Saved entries
________________________

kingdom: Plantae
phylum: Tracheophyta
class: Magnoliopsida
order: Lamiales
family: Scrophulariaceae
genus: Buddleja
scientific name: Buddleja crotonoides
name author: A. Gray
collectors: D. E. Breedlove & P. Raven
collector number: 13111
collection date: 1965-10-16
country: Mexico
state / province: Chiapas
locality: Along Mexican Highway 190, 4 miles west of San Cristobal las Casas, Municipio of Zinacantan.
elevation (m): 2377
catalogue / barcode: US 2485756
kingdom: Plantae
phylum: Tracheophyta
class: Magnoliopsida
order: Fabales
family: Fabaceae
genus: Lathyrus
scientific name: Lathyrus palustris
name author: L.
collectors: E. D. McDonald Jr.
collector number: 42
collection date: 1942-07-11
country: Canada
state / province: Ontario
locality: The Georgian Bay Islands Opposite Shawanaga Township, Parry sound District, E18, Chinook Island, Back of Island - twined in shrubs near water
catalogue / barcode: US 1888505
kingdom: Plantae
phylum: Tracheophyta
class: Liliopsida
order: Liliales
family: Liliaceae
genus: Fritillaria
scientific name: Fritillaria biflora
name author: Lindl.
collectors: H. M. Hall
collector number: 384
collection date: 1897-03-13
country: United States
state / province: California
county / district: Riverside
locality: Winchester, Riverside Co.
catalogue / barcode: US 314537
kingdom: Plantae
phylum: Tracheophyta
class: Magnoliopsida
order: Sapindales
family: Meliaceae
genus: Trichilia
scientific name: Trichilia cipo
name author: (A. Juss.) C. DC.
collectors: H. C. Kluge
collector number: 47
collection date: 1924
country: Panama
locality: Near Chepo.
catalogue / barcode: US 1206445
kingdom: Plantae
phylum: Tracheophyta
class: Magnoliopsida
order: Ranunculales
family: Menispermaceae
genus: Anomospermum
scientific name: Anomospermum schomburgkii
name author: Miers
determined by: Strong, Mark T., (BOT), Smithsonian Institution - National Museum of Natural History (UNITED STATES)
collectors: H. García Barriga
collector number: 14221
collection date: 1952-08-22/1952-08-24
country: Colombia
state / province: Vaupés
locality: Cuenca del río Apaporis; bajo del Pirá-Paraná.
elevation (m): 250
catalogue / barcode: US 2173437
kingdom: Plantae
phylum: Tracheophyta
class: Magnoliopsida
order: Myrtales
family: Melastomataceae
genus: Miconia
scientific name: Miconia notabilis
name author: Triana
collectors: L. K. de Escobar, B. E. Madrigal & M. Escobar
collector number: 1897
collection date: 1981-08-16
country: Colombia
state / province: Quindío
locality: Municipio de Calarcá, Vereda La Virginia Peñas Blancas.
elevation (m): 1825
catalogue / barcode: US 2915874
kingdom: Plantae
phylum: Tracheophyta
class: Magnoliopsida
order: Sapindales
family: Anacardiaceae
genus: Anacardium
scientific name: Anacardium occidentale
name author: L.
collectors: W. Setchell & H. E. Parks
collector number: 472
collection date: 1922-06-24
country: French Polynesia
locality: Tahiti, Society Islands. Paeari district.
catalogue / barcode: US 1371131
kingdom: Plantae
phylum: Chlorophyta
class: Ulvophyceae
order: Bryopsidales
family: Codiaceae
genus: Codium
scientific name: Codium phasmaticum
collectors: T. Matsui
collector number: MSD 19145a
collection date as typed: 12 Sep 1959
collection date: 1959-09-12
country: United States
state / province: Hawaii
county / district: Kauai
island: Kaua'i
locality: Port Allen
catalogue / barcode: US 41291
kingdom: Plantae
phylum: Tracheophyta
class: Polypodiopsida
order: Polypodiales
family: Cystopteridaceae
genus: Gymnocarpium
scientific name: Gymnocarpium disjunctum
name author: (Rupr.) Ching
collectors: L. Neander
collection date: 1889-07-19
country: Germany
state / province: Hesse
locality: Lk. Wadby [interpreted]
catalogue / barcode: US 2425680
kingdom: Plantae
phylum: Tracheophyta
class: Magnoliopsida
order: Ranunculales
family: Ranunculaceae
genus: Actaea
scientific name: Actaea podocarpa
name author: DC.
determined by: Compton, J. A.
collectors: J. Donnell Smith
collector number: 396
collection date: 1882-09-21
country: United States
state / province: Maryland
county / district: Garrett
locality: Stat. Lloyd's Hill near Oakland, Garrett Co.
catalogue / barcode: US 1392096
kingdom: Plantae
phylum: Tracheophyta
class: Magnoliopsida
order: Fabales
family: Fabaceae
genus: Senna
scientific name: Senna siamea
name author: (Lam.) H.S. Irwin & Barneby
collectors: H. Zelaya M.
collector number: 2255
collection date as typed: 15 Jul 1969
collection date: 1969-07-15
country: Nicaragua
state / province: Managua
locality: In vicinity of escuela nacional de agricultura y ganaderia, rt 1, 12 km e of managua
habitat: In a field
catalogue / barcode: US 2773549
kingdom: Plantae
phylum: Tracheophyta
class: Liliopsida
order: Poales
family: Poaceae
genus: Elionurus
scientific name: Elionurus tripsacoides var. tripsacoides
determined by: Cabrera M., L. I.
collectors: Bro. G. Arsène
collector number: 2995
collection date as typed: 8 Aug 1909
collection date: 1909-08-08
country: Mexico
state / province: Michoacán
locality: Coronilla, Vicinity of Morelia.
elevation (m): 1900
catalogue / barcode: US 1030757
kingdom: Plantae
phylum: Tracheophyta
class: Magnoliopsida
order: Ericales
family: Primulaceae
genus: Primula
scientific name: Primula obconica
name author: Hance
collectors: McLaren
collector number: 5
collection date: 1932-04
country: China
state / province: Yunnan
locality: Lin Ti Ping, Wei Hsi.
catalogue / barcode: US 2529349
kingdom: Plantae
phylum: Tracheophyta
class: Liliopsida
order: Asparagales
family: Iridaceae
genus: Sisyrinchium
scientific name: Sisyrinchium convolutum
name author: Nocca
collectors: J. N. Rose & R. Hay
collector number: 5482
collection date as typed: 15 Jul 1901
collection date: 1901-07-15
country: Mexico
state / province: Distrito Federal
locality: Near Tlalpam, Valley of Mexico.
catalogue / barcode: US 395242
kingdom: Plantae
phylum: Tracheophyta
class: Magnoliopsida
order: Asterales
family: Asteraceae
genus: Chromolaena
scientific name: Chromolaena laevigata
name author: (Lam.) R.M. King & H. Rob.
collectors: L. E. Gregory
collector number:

________________________

Render the record lines between the line holding "family: Anacardiaceae" and the line holding "genus: Codium", inclusive, as a Markdown table with the columns Row and Line, numbering each row and omitting blank lines.

| Row | Line |
|---|---|
| 1 | family: Anacardiaceae |
| 2 | genus: Anacardium |
| 3 | scientific name: Anacardium occidentale |
| 4 | name author: L. |
| 5 | collectors: W. Setchell & H. E. Parks |
| 6 | collector number: 472 |
| 7 | collection date: 1922-06-24 |
| 8 | country: French Polynesia |
| 9 | locality: Tahiti, Society Islands. Paeari district. |
| 10 | catalogue / barcode: US 1371131 |
| 11 | kingdom: Plantae |
| 12 | phylum: Chlorophyta |
| 13 | class: Ulvophyceae |
| 14 | order: Bryopsidales |
| 15 | family: Codiaceae |
| 16 | genus: Codium |